Return the score distribution for each matrix.

occ_proba Probability of the number of matches in the input sequence

For each matrix and each score value, calculate the statistical significance of the number of matches. This allows to select the score associated with te maximal significance, on the basis of the matrix-specific distribution, rather than by selecting some a priori threshold.

For each motif (M) and each score value (s), the program estimates the significance of the observed number of matches (x), given the prior probability (p) to find an instance of this motif with at least this score at a given position of the sequence. The P-value is calculated using the binomial distribution (Aerts et al., 2003).

This option requires to specify a background score distribution (option -bg_distrib) to estimate the prior probabilities of motif instances.

bg_model: Background model.

Report the transition matrix of the background model. Note that this option only makes sense for fixed background models (-bgfile or -bginput), since when the background model is adaptive (-mindow), the transition matrix changes along he sequence.

bg_residues

Return for each site the composition in A,C,G and T of the background model.

matrix

Return as comments the count matrix (or matrices) which were used for scanning.

freq_matrix

Return as comments the frequency matrix (or matrices) which were used for scanning.

weight_matrix

Return as comments the weight matrix (or matrices) which were used for scanning.

-sort_distrib

Sort score distribution by decreasing value of significance. By default, the score distributions are sorted by score (weight).

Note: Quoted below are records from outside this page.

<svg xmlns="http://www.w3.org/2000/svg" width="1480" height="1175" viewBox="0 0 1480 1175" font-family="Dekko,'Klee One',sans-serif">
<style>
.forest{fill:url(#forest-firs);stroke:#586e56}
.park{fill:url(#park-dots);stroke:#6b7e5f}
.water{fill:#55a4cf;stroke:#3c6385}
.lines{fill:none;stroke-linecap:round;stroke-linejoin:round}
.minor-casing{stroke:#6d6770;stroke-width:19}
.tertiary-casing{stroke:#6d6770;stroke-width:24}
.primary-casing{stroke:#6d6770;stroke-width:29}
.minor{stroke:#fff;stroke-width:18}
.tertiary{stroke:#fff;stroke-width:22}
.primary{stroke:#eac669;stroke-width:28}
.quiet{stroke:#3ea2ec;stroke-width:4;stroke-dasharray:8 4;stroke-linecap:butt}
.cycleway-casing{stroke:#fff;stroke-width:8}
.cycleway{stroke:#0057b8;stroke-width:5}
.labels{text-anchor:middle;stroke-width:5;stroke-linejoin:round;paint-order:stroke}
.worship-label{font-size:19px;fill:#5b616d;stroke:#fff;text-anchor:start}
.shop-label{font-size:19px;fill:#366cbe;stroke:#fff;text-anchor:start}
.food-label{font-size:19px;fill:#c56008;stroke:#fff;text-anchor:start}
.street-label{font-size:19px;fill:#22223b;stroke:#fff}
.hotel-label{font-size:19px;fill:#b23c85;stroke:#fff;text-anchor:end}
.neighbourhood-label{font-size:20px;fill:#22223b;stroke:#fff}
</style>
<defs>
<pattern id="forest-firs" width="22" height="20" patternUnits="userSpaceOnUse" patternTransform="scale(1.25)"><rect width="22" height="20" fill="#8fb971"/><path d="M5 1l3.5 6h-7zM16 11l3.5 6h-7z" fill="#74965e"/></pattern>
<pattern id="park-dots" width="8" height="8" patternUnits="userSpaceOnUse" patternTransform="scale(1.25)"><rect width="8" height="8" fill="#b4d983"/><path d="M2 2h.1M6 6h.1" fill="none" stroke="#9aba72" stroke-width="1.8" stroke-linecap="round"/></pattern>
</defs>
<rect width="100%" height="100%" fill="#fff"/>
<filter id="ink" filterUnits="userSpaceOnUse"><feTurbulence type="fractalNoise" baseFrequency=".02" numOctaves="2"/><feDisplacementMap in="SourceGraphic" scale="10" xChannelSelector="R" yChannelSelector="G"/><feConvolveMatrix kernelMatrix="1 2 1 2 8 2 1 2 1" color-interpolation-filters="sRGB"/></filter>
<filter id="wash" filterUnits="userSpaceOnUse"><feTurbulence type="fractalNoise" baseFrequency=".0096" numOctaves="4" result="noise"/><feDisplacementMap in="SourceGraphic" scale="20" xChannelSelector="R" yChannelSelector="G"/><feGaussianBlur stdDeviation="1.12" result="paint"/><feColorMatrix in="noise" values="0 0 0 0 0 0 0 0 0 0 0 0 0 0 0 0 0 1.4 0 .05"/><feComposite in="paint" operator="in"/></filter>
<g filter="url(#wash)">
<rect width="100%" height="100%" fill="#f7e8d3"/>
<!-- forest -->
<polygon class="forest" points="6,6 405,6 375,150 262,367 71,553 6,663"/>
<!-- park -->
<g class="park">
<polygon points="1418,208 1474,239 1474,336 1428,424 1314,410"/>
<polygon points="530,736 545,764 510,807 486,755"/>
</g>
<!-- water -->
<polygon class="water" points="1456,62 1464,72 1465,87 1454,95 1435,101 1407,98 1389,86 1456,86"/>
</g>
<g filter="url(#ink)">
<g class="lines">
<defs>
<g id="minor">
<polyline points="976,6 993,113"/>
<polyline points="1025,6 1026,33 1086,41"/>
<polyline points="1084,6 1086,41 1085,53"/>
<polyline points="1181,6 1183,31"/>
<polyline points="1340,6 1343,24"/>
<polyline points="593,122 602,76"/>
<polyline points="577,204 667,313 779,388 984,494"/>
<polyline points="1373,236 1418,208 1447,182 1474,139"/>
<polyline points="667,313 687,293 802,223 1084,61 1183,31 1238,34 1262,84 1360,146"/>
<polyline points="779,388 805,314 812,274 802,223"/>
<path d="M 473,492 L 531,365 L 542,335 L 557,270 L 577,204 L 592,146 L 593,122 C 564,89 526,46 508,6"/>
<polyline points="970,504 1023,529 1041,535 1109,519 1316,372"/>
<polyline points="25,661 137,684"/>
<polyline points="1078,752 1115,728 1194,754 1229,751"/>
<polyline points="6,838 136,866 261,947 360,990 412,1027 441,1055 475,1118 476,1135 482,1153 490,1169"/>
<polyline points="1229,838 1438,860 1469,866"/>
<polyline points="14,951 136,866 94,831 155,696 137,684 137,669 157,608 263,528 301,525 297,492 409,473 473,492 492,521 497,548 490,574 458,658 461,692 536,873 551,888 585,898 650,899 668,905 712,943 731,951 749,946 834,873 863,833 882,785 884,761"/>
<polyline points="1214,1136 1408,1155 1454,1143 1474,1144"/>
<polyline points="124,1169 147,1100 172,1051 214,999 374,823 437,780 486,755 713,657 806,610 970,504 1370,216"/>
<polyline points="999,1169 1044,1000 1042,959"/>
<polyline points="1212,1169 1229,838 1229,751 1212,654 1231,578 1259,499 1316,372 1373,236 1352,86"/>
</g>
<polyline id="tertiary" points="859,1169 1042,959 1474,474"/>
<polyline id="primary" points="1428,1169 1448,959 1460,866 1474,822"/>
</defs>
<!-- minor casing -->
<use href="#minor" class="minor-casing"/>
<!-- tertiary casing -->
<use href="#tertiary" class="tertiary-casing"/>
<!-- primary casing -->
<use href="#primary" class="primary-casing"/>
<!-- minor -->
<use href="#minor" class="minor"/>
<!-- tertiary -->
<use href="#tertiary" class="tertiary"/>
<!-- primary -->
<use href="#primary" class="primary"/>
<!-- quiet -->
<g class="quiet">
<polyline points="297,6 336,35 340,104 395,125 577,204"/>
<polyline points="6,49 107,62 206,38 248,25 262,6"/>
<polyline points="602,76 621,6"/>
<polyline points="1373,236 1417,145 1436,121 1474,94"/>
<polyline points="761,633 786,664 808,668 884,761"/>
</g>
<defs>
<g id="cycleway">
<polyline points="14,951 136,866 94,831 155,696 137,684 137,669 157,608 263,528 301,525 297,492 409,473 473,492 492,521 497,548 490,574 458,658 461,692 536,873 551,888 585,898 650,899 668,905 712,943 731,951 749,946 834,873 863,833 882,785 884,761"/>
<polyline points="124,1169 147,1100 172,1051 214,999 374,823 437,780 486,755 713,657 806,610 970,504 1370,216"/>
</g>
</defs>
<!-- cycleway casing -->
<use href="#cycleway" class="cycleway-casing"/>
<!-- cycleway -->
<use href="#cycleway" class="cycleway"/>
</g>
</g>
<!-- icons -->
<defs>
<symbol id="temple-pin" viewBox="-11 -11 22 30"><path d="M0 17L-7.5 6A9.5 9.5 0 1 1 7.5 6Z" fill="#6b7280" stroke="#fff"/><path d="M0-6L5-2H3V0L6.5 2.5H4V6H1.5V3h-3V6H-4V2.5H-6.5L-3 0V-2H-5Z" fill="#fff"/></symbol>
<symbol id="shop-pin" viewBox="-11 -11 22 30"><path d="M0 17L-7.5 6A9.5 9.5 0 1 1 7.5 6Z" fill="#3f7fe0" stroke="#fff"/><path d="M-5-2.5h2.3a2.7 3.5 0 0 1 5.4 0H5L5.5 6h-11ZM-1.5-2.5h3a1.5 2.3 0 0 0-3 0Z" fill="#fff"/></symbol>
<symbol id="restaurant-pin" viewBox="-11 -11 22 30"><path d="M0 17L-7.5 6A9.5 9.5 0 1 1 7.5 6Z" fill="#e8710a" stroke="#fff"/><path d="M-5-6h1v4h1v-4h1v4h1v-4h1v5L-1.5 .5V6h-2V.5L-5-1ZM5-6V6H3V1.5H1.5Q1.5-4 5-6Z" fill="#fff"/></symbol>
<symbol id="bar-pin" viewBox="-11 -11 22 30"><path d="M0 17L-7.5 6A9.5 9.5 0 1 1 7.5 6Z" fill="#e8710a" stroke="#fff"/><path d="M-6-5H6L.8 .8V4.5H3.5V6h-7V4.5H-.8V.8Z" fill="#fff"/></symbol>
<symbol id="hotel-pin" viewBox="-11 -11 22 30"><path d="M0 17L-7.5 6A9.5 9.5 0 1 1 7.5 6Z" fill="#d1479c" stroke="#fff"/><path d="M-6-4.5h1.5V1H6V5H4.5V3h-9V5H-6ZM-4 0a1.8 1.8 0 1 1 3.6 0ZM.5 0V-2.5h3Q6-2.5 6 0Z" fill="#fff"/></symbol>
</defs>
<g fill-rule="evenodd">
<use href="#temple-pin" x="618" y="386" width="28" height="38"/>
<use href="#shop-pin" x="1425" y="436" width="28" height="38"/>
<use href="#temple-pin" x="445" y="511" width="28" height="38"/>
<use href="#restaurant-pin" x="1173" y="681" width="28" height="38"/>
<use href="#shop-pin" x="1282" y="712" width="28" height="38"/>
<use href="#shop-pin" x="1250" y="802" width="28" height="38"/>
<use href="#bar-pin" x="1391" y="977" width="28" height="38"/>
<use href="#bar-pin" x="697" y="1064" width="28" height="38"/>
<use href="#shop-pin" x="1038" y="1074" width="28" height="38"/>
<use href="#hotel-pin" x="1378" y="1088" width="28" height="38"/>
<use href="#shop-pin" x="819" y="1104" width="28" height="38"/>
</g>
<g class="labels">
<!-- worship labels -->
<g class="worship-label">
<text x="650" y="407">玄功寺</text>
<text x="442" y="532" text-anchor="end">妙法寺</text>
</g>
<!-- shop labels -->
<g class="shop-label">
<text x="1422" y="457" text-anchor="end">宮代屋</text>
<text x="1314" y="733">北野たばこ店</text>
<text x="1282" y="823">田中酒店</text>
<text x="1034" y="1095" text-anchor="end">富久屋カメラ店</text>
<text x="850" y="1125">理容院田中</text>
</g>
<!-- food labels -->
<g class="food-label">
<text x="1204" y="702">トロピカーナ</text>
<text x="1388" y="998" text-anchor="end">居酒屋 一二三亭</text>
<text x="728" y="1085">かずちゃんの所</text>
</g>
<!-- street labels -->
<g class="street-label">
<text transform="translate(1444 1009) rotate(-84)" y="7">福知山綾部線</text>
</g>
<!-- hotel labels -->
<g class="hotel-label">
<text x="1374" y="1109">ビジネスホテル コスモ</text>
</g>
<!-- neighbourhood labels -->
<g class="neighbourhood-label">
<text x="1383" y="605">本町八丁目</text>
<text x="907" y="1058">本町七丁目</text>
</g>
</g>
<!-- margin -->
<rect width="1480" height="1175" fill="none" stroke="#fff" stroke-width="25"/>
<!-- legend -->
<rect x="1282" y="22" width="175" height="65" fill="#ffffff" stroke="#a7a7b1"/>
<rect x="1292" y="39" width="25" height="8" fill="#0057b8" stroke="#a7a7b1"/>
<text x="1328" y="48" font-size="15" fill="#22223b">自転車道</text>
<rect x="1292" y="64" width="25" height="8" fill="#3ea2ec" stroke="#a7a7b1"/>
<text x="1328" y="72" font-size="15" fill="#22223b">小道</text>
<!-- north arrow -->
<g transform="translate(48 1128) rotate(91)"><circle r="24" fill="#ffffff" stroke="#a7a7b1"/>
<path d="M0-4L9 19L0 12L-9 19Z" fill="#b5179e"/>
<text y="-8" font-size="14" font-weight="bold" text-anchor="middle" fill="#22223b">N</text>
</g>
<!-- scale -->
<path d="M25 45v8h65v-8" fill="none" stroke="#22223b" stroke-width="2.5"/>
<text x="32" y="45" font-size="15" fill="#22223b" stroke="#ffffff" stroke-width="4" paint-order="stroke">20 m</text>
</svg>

-bg_distrib bg_distrib_file

File specifying the background score distribution used to estimate prior probabilities with the option -return occ_proba. When this file is specified, the prior probabilities of motif occurrences are estimated from the frequencies of the background file, rather than using the theoretical site-wise P-value.

This background distribution can be generated by running matrix-scan on a set of background sequences, with the options

matrix-proba -v 1 -return distrib -mlist matrix_list.txt -i bg_seq.fta [...]

Various types of background sequences can be used as background model: whole genome, whole set of upstream sequences, randomly generated sequences, ... The choice of the background model has a strong effect on the estimated significance, and should thus be done carefully, according to the biological question.

-crer_ids

Assign one separate feature ID per CRER This option is convenient to distinguish separate CRERs, but it can be heavy for feature-map legends, especially when many CRERs are detected.

-recursive

Run matrix-scan separately for each sequence.

-batch #

Dispatch matrix-scan jobs on a cluster. Number of sequences to be analyzed by job (= on each node of the cluster)

INTERNAL PROCEDURES

score_segment

Assign a score to a sequence segment and print it if it passes the thresholds. Return value is 1 if the segment passed the thresholds.

p-score

Compute the p-score as in Bailey 2003.

print_match

Print the matching site.

INTERNAL PROCEDURES

score_crer

Calculate the score of the crer

print_crer

Print the CRER.

check_thresholds

Check the lower and upper threshold for a given hit.

check_distrib_thresholds

Check the lower and upper threshold for a given parameter in the score distribution.